- Born: fl. 1572 Principality of Transylvania, Ottoman Empire ?
- Died: fl. 1592 Istanbul, Ottoman Empire ?
- Other names: Ahmed
- Occupation: Spy
- Employer(s): Sultans Selim II and Murad III

= Markus Penckner =

17th-century Transylvanian spy for the Ottoman Empire

Markus Penckner (fl. 1572 – fl. 1592) was a Transylvanian renegade who migrated to Istanbul in 1572 alongside his friend Adam Neuser, who was a Protestant preacher from Heidelberg, to work as spies for the Ottoman Empire. Their requests were granted by Sultan Selim II, and both remained spies for the Ottomans throughout what can be seen in records of their lives. Both Penckner and Neuser had converted to Islam.

== Personal life ==
Almost nothing is known of Penckner's early life other than that he was a Christian who converted to Islam alongside Neuser in 1573 in Istanbul, taking on the name of Ahmed. His reason for migrating with Neuser to Istanbul may be because of the attractiveness of working in the Ottoman court as a foreigner as they were compensated handsomely for their services since the Ottomans accommodated diversity in the court.

Penckner's Italian, Hungarian, German, and Wallachian were described as 'perfect' by the ambassador of the Holy Roman Empire to the Ottoman Empire, David Ungnad von Sonnegg.

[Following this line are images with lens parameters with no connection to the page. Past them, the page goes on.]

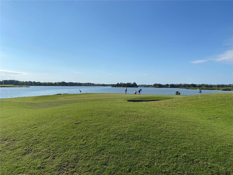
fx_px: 175
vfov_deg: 53.1
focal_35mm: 26
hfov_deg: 67.3
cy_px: 88
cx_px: 116
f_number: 1.8
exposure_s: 1/5747
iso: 32
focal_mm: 4.25
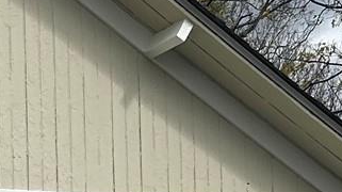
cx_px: 99
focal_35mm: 181
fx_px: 1640
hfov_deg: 11.9
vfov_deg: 6.6
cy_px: 336
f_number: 1.5
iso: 50
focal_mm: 5.7
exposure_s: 1/4274
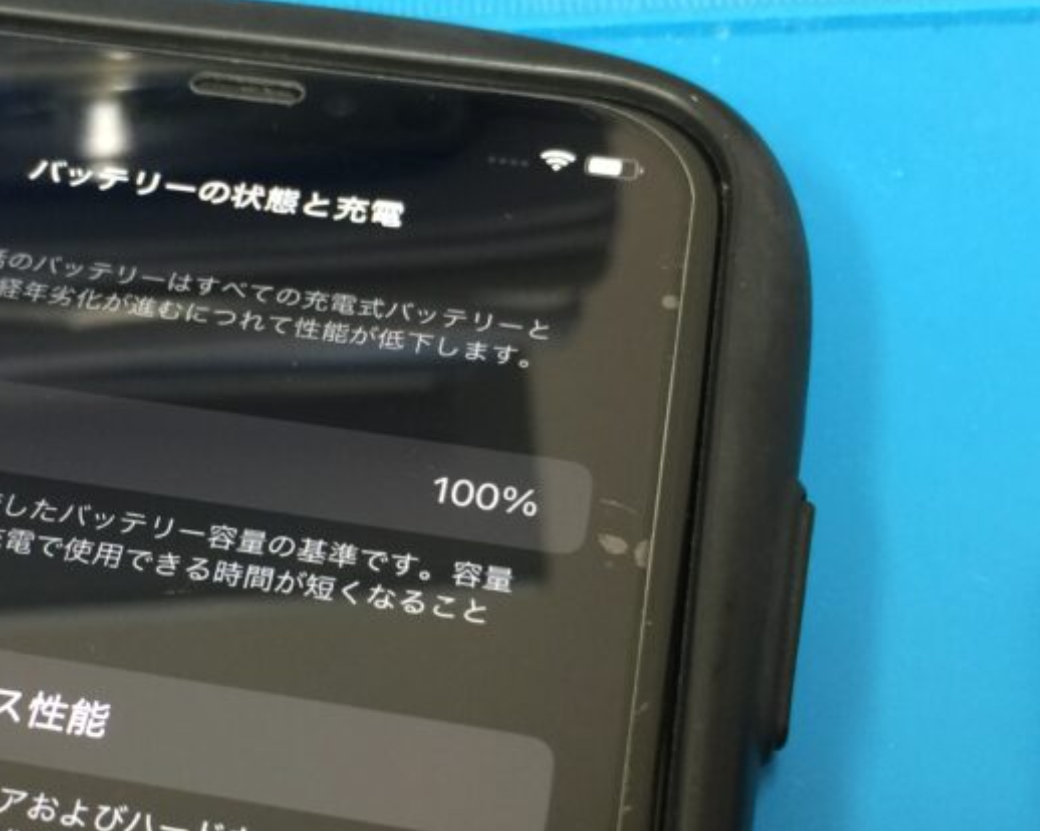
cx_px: 335
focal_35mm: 56
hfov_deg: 33.3
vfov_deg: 27.1
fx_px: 1723
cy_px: 478
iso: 100
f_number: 2.2
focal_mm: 4.15
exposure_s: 1/17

His Turkish was also good enough for him to communicate with Grand Vizier Sokollu Mehmed Pasha with ease.

== Life in the Ottoman Empire ==
Penckner was tasked with infiltrating the Spanish court as an Ottoman returnee. He was expected to return after six to twelve months to Istanbul and report on his findings. In a secret meeting with Italian condottiero and general Gabrio Serbelloni before Penckner traveled to Spain, he successfully tricked Serbelloni, a close friend of King Philip II, into thinking that he was an ally of the Spanish by telling him that he wanted to leave the Ottoman Empire for Spain in order to return to Christianity. However, the HRE's ambassador David Ungnad was made aware of reconnaissance plans from January, informing Emperor Maximilian II for months about all information he could gather on the case. As a result of this, Penckner returned to Istanbul a mere six weeks after landing in Spain, claiming to have been betrayed and his cover blown.

Ungnad was very keen to neutralise Penckner, as characterised by his statement:

"To liquidate such a harmful and godless man... would be worth all effort."

Penckner met with Ungnad in June 1575, attempting to convince him that he was not a spy but that he was forced to create such a story because his life was at risk. Ungnad remained unconvinced, referring to Penckner in his letter to Maximilian II by stating:

"The Earth should swallow such a wicked man."

Although Penckner was unsuccessful in his task in Spain, he was known to have been the patron of renegades such as Mahmud, head of the dragomans of the Porte, and Aur (first name unknown), who was captured in Turkish Croatia in 1585. Both were German converts to Islam. After Aur died in 1592, Penckner inherited his house and married his widowed wife. There is no mention of Penckner after this event.